Высокий худой мужчина, стоящий на пороге, одет в великоватый рабочий комбинезон, поверх шелковой балаклавы темные очки. При виде его безымянный мальчик опускает взгляд и перестает рычать, потому что перед ним человек, во власти которого его судьба. Он велит называть себя Отцом, говорит по-русски с сильным иностранным акцентом и требует беспрекословного подчинения.
– Пошли, – говорит мужчина, тут же поворачиваясь к нему спиной.
Мальчик мог бы на него напасть. В темном мире никто ни к кому не поворачивался спиной. Но сейчас темный мир далеко. Насколько далеко, он не знает: однажды он проснулся уже здесь, в этих стенах, и, должно быть, проспал много дней, а может, и месяцев. Проникающий сквозь световые шахты дневной свет так сильно ожег глаза, что мальчик закричал от боли.

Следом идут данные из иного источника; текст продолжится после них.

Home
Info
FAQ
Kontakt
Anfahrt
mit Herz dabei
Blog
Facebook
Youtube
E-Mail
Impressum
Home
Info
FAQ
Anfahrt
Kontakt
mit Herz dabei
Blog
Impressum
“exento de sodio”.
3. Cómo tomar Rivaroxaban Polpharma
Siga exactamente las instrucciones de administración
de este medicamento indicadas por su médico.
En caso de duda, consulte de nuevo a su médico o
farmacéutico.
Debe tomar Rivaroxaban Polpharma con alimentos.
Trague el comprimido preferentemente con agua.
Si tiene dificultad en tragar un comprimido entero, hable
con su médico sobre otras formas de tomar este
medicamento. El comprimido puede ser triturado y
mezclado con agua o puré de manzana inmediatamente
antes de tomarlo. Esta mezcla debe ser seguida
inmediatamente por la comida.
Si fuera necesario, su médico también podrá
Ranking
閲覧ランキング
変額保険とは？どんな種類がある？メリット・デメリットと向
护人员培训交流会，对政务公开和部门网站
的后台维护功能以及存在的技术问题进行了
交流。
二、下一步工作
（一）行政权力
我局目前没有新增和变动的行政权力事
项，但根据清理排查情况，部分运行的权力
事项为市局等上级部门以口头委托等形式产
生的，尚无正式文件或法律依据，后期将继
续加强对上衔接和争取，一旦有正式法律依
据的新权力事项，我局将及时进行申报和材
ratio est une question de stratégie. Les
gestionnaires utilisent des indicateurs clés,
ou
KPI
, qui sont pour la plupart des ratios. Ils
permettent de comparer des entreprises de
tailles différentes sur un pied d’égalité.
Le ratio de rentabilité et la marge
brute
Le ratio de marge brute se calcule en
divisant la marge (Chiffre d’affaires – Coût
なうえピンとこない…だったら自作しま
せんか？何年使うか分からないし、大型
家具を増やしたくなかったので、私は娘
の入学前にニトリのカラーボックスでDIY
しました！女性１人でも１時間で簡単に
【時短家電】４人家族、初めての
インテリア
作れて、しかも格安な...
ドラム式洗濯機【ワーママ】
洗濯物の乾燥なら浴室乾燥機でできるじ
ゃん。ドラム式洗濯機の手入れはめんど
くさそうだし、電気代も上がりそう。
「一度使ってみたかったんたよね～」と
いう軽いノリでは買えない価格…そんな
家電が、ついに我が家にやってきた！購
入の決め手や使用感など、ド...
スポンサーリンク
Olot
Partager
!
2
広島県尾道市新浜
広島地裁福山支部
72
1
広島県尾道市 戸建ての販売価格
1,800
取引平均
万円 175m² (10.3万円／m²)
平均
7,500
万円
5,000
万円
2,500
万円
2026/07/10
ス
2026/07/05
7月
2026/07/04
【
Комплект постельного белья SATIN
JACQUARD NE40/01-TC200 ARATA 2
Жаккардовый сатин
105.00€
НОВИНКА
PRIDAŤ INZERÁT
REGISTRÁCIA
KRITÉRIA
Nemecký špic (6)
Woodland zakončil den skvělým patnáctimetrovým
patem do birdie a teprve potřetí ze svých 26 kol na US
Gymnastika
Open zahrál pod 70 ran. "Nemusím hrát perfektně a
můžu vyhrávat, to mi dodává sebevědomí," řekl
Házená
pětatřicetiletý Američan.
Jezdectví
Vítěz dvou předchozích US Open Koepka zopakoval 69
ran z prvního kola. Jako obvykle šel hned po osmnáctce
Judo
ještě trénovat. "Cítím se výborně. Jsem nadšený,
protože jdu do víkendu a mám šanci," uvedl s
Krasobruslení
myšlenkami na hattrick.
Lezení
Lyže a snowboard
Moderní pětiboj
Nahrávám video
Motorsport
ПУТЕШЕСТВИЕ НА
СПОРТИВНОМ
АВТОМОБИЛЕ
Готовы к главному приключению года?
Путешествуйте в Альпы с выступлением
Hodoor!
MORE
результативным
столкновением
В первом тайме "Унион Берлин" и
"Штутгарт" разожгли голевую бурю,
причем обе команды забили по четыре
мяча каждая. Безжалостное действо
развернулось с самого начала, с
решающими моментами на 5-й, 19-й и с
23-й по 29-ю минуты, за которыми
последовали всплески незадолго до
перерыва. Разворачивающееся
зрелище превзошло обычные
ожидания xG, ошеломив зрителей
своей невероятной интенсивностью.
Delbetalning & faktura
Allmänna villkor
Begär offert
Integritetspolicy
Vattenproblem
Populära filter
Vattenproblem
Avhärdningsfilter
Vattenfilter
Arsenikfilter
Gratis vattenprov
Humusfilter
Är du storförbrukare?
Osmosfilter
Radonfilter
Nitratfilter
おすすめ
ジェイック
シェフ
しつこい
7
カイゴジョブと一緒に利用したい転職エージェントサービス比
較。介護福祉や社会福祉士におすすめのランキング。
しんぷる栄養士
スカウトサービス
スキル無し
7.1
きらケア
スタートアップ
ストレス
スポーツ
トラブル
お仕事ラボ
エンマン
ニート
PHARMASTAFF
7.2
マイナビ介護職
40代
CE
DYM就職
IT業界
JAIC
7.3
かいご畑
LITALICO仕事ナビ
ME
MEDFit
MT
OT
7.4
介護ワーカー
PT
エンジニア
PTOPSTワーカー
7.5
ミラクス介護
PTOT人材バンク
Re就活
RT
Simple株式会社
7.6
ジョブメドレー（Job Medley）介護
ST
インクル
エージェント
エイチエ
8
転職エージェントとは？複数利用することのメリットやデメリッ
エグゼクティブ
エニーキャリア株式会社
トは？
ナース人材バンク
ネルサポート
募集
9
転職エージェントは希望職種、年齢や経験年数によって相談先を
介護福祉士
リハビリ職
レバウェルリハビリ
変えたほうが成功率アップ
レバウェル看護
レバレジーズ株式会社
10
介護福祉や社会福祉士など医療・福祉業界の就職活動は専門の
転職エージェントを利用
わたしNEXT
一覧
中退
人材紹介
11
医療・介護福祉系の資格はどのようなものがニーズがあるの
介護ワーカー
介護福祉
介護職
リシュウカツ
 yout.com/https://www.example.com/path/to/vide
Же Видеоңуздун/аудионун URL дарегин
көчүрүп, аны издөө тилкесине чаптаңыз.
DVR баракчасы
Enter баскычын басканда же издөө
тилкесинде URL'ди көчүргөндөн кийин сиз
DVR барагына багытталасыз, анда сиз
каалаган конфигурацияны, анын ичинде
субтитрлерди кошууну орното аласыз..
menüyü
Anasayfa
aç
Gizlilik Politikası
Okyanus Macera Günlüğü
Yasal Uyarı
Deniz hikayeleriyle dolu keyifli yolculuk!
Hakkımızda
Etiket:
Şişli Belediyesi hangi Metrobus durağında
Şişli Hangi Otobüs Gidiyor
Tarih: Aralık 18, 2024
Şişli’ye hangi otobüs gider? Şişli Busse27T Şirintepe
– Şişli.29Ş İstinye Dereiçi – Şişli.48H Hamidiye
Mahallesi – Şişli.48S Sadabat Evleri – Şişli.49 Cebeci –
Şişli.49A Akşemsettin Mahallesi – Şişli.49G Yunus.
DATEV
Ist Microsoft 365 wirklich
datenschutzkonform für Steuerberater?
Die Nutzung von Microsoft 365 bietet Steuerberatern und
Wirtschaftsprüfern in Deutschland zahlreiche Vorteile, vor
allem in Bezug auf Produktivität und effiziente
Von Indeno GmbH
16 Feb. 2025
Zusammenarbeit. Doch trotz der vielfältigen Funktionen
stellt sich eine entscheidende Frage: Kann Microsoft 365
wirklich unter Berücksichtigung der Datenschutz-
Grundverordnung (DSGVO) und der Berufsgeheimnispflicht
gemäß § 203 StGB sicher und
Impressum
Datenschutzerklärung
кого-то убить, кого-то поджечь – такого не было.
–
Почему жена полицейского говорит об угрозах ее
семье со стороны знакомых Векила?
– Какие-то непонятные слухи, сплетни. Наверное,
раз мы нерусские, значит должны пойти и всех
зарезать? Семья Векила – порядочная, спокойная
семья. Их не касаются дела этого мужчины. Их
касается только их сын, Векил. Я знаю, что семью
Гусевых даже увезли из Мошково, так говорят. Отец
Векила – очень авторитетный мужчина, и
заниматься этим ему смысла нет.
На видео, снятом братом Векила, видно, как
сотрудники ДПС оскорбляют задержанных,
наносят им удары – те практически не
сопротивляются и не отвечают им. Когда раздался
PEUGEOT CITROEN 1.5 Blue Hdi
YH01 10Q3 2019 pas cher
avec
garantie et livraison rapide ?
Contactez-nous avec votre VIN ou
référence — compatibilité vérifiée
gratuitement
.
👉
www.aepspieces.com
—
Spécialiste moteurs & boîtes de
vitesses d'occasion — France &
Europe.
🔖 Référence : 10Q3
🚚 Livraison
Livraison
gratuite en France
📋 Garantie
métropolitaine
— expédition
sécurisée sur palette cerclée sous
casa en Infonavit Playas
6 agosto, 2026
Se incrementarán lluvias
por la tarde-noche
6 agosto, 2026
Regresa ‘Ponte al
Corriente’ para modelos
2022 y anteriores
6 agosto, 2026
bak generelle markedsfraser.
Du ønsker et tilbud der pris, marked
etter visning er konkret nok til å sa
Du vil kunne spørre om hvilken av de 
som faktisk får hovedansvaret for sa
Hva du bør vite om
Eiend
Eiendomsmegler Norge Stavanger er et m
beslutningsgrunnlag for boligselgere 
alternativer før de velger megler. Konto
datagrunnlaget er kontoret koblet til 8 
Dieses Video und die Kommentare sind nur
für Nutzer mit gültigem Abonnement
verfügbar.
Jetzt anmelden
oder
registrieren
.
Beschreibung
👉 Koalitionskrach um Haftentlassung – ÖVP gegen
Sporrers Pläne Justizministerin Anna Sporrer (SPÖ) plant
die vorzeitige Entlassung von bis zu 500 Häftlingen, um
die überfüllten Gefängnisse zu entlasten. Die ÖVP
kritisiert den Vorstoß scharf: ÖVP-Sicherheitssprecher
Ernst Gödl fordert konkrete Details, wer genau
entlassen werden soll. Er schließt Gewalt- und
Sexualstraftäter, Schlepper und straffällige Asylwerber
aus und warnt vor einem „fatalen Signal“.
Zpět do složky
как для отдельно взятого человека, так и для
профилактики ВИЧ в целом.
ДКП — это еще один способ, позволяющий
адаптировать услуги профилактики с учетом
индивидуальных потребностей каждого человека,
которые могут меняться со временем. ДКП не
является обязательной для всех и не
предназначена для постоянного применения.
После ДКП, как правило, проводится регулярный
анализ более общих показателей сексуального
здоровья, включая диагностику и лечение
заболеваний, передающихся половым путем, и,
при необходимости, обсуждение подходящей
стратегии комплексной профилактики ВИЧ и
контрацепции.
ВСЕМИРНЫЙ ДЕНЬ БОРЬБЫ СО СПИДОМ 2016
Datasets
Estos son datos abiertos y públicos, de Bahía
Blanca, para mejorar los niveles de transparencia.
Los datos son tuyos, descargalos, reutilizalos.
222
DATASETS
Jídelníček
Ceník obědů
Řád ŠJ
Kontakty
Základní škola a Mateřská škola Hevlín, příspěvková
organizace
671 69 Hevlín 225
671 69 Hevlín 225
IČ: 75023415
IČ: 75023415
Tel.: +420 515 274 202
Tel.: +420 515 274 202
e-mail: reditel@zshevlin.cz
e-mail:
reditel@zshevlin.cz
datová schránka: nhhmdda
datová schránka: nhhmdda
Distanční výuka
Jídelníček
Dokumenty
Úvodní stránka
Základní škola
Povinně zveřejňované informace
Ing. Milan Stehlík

Отец выходит в длинный пыльный коридор, освещенный голыми лампами, и мальчик на полусогнутых ногах следует за ним. Он готов к драке, готов стиснуть пальцы на чужом горле. Он чувствует новые запахи, слышит старые звуки за бесконечным рядом запертых дверей: крики, плач, вопли и треск лопающейся под ударами плоти.
– Ты вырос во враждебной среде, – все так же по-русски говорит Отец. – Это сделало тебя таким, какой ты есть… хорошим Сынком. Но теперь ты должен измениться. Потому что ключ к выживанию – это приспособляемость к среде, понятно?
– Да, – шепчет мальчик, что соответствует истине лишь отчасти: многие слова, произносимые Отцом, ему незнакомы.
– Ты должен научиться управлять своими рефлексами. Нельзя подчиняться велениям худшей… животной части себя. Понятно?
– Да. Скотины умирают.
– Правильно. Но ты выживешь. И получишь соседа по комнате.
Отец останавливается перед одной из дверей, отодвигает засов и открывает ее. Резкий неоновый свет падает на худого, как скелет, мальчишку в расстегнутой ночной рубашке, привязанного к койке кожаными ремнями. Он бьется в судорогах, рот его в пене. К его руке подключена капельница, под отверстием в койке стоит ведро для экскрементов. От вони слезятся глаза.
– Трудный пациент, – говорит Отец. – Строптивый, плаксивый и упрямый. – Задрав балаклаву над губами, он кладет в рот лакричную пастилку. – Я трачу много сил, чтобы преодолеть его сопротивление. Несмотря на терапию.
Последнее слово он произнес по-итальянски, и мальчик непонимающе смотрит на него.